→ **EXERCISE DESCRIPTION**:
Write out the lines from the top of the material through the line with "right elbow: (269, 402)", exactly and with nothing added.
━━━━━ DATASET RECORDS
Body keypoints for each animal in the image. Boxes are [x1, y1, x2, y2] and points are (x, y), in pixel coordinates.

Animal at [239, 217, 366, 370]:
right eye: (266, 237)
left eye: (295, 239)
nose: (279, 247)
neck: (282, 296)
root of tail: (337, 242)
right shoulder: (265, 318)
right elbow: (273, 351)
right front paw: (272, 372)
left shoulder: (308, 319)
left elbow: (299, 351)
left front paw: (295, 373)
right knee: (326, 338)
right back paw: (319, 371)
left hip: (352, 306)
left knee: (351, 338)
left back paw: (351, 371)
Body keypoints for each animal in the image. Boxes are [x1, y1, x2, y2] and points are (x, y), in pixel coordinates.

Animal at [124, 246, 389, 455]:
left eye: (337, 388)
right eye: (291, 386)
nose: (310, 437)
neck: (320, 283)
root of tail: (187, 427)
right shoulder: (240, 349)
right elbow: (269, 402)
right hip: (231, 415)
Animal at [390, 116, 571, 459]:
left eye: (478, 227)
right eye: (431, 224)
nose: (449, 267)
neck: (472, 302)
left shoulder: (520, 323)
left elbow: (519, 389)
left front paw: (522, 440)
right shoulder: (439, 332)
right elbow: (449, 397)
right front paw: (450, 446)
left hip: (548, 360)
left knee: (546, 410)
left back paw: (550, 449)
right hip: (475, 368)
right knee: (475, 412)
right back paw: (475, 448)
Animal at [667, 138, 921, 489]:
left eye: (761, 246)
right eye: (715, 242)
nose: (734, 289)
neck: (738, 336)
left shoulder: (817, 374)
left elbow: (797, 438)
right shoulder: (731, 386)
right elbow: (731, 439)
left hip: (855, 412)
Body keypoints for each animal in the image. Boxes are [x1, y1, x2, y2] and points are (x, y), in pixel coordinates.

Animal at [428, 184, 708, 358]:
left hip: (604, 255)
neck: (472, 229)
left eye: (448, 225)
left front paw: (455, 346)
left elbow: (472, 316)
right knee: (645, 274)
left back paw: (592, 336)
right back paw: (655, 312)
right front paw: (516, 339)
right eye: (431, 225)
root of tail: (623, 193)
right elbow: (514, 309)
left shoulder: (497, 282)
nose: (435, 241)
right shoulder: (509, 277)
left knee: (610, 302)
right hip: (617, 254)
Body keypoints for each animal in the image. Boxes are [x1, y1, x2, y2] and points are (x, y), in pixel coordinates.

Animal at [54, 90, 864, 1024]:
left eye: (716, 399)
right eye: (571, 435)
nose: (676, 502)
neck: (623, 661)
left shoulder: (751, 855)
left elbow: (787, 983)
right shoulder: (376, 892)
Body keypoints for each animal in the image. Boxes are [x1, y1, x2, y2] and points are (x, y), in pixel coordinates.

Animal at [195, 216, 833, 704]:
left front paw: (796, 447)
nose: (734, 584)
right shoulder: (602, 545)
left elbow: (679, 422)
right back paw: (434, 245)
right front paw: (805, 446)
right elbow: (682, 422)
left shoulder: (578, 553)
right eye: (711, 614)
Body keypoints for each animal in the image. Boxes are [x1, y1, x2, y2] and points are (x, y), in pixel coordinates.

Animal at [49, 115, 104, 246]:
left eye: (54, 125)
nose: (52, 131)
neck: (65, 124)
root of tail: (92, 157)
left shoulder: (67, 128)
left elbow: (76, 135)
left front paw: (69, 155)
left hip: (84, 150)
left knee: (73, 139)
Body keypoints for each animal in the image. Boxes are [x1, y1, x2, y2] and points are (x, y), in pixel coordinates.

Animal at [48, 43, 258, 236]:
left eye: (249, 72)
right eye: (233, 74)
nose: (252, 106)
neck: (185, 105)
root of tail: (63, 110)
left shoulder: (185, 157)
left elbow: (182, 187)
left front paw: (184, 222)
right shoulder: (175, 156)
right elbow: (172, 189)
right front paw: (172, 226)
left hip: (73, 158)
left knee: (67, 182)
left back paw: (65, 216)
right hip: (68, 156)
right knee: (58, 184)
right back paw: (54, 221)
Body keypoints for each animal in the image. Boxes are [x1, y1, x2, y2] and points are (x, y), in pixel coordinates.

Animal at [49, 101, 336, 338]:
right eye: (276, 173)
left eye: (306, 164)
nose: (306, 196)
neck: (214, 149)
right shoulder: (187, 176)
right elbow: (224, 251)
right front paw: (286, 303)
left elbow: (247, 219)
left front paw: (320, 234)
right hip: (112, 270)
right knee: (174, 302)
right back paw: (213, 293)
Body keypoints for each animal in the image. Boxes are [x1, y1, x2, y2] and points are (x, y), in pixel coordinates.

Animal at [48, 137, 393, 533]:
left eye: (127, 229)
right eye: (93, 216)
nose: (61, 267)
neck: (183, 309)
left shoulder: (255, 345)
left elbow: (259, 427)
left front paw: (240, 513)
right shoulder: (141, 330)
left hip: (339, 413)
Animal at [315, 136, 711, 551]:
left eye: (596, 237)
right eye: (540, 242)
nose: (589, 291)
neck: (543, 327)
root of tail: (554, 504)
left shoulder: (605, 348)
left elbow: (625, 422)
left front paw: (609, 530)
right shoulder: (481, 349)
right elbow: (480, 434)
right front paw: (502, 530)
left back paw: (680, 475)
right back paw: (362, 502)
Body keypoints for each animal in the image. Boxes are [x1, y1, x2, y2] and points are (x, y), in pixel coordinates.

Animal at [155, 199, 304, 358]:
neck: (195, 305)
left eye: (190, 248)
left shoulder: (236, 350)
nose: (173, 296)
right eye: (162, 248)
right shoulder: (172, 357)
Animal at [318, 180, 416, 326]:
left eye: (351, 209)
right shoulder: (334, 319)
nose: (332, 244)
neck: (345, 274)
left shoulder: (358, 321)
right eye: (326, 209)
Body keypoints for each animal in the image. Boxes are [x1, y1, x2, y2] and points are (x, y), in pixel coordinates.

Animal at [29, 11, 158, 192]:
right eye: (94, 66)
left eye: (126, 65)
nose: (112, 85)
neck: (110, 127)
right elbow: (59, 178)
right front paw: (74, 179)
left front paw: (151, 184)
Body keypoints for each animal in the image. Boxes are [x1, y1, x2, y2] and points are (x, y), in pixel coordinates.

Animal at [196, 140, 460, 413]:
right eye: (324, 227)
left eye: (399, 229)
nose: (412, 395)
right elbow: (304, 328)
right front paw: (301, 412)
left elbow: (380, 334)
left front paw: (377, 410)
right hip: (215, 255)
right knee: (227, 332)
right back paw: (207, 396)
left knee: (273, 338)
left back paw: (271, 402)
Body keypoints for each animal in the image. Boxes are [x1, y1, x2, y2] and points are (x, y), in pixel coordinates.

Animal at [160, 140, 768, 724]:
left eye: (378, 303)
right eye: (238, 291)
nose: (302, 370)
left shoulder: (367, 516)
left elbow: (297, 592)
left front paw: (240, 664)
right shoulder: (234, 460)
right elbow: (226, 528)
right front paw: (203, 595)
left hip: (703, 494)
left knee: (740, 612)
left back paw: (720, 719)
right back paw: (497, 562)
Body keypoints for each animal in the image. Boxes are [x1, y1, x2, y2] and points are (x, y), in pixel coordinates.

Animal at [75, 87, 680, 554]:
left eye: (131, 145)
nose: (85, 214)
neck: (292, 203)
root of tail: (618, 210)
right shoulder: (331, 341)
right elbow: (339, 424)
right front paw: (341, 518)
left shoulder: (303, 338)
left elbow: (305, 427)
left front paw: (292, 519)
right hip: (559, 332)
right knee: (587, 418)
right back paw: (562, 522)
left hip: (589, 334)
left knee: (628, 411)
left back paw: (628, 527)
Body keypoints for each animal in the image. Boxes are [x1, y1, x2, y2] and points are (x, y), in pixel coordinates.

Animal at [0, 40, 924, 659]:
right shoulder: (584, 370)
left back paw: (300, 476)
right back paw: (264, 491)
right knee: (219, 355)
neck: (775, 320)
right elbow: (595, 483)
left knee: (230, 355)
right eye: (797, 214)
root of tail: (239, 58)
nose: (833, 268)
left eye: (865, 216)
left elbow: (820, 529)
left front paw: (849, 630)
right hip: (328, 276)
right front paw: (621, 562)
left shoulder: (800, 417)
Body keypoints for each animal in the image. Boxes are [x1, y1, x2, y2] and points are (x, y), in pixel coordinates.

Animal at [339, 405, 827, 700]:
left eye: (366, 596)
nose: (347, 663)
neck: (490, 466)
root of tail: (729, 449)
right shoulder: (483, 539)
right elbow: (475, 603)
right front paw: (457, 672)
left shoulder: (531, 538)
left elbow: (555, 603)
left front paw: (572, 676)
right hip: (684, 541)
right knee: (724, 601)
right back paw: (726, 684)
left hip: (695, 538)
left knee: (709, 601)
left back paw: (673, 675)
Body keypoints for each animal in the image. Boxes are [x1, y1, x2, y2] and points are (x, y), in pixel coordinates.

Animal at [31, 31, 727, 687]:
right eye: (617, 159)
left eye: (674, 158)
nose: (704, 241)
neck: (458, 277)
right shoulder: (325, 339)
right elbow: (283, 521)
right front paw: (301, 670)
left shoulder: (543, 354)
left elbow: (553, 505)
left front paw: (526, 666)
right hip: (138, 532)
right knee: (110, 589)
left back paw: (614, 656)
━━━━━━━━━━
→ **RESPONSE AREA**:
Body keypoints for each animal in the image. Boxes are [x1, y1, x2, y2] and points are (x, y), in pixel coordinates.

Animal at [239, 217, 366, 370]:
right eye: (266, 237)
left eye: (295, 239)
nose: (279, 247)
neck: (282, 296)
root of tail: (337, 242)
right shoulder: (265, 318)
right elbow: (273, 351)
right front paw: (272, 372)
left shoulder: (308, 319)
left elbow: (299, 351)
left front paw: (295, 373)
right knee: (326, 338)
right back paw: (319, 371)
left hip: (352, 306)
left knee: (351, 338)
left back paw: (351, 371)
Body keypoints for each animal in the image. Boxes are [x1, y1, x2, y2] and points are (x, y), in pixel coordinates.

Animal at [124, 246, 389, 455]:
left eye: (337, 388)
right eye: (291, 386)
nose: (310, 437)
neck: (320, 283)
root of tail: (187, 427)
right shoulder: (240, 349)
right elbow: (269, 402)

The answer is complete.